■ INSTRUCTIONS FOR THE TASK ■
Quote the entries below from the line with "X. Christian Holiness" through the line with "10. We believe", both ends included, and only those lines.

■ EXERCISE INPUTS ■
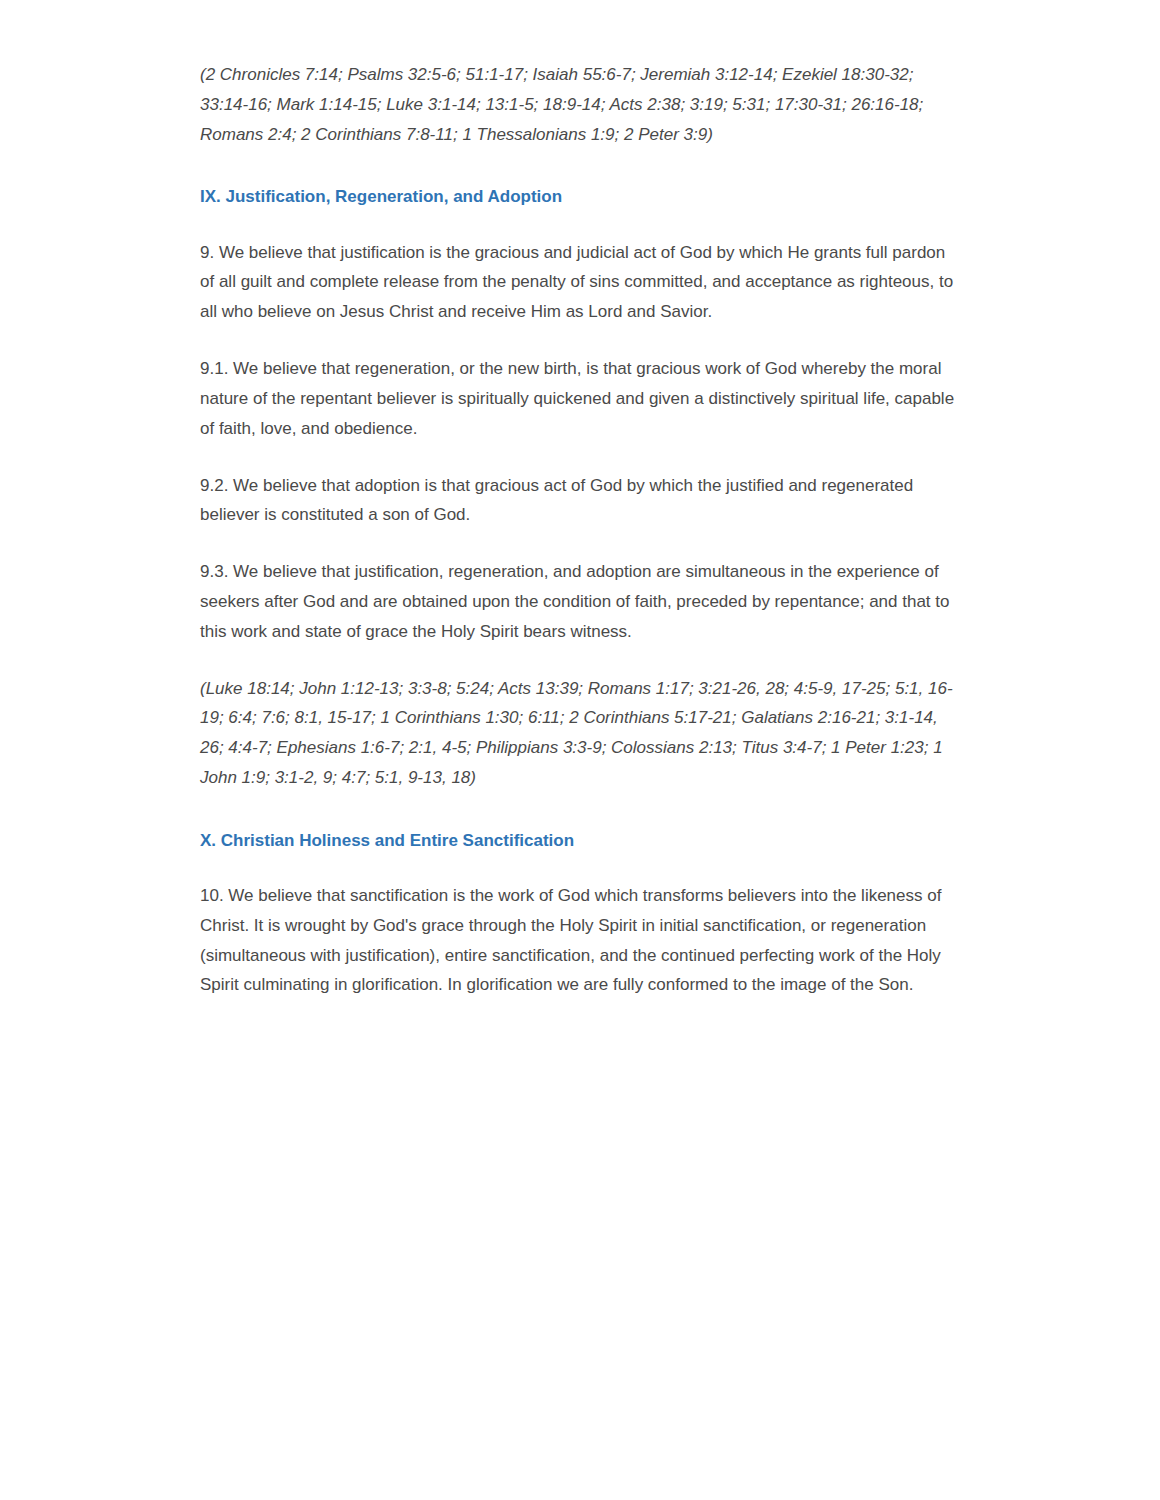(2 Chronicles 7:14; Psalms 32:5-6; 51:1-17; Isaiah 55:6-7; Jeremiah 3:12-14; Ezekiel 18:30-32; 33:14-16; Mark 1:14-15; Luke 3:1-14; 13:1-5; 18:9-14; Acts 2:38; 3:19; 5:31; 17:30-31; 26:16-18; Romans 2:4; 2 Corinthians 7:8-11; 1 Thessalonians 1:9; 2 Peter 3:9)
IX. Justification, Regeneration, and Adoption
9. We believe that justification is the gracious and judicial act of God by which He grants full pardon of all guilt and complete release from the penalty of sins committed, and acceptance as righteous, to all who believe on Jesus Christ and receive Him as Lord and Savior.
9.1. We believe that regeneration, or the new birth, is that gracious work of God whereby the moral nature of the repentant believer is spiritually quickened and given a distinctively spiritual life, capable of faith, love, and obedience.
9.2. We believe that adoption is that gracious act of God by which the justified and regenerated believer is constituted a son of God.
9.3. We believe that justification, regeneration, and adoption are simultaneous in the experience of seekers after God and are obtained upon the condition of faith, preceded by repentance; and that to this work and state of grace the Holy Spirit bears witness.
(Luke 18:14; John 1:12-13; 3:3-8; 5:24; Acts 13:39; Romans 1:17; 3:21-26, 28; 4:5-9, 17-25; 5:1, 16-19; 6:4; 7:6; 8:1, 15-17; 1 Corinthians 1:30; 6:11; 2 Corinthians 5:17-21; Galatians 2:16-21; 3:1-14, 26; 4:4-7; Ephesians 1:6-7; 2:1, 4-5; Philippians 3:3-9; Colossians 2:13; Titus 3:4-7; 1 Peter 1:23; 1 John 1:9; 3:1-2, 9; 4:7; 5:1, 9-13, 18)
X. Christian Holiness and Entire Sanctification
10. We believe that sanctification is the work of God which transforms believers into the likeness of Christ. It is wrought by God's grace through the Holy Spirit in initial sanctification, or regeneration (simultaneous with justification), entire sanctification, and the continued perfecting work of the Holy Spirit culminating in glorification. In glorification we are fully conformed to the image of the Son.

--

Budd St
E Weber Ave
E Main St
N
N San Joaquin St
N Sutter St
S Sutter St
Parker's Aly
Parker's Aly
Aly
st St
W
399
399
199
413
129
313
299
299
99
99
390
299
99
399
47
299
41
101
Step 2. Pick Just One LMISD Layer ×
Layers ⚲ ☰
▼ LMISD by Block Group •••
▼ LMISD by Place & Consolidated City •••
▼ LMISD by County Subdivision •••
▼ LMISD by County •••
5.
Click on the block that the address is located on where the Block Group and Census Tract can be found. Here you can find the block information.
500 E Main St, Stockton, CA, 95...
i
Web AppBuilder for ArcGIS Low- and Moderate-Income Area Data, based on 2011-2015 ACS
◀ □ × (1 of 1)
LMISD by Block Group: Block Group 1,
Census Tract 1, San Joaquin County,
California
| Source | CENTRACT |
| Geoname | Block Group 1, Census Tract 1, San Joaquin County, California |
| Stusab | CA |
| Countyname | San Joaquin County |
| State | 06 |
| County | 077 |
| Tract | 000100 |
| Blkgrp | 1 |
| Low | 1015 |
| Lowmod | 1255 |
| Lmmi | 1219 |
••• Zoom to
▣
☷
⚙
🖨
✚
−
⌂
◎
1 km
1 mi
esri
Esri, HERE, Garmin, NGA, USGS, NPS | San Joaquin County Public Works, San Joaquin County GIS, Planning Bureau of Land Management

■ ANSWER TO THIS EXERCISE ■
X. Christian Holiness and Entire Sanctification
10. We believe that sanctification is the work of God which transforms believers into the likeness of Christ. It is wrought by God's grace through the Holy Spirit in initial sanctification, or regeneration (simultaneous with justification), entire sanctification, and the continued perfecting work of the Holy Spirit culminating in glorification. In glorification we are fully conformed to the image of the Son.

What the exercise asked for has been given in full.